Begging on London Transport

MQT on 2014-03-19
Session date: 
March 19, 2014
Question By: 
Valerie Shawcross
Labour Group
Asked Of: 
The Mayor


How are the Met working with BTP colleagues to tackle begging on trains and Underground services, which appears to be on the increase?


Answer for Begging on London Transport

Answer for Begging on London Transport

Answered By: 
The Mayor

Depending on its nature, begging on the network and in the immediate environs, is an offence under the Vagrancy Act or the railway byelaws.

Wherever possible our policing partners (including the City of London Police) will adopt a preventative or problem-solving approach by signposting offenders to organisations which will be able to support and assist them. For persistent offenders measures such as arrest and Acceptable Behaviour Contracts will be used. For those found guilty at court, anti-social behaviour contracts can and will be applied for.  This role largely falls within the remit of BTP Neighbourhood Policing Teams and MPS Safer Transport Teams who provide a high-visibility presence across the London transport network to reduce crime, detect offenders and reassure staff and the travelling public.
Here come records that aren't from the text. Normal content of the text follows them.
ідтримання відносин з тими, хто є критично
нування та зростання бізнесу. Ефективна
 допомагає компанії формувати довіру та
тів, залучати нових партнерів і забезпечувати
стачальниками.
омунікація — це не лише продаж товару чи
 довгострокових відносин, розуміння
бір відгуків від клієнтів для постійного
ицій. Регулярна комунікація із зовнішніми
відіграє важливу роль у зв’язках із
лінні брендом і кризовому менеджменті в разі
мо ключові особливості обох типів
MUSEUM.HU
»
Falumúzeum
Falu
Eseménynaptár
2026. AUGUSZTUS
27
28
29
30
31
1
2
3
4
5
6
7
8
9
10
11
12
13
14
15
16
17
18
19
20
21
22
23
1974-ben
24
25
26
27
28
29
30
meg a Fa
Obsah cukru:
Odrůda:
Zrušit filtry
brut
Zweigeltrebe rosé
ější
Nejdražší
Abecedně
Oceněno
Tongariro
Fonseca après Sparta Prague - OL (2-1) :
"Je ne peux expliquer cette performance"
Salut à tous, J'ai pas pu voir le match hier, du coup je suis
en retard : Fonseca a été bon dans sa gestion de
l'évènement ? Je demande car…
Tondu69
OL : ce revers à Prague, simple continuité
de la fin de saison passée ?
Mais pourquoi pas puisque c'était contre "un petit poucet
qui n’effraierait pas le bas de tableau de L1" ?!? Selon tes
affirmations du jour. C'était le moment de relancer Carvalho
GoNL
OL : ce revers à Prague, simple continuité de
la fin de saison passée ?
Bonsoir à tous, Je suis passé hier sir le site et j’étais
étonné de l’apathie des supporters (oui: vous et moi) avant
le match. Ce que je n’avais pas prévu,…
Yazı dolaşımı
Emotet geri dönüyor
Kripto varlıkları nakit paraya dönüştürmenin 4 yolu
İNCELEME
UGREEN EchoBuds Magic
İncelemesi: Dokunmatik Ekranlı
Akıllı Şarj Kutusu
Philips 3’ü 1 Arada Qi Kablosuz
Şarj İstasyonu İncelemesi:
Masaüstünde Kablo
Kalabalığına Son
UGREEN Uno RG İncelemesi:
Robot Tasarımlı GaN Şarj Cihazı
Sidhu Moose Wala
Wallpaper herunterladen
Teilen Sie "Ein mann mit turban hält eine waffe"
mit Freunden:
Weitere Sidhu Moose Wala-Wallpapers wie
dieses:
In addition, the MPS and BTP work jointly at a number of major transport hubs across the Capital, ensuring that as few beggars as possible actually enter the network. Intelligence on specific problems is co-ordinated via the Enforcement and On Street Operations Directorate (EOS) at TfL, and activity monitored through the various 'Compstat' style performance management processes run jointly between TfL and its policing partners.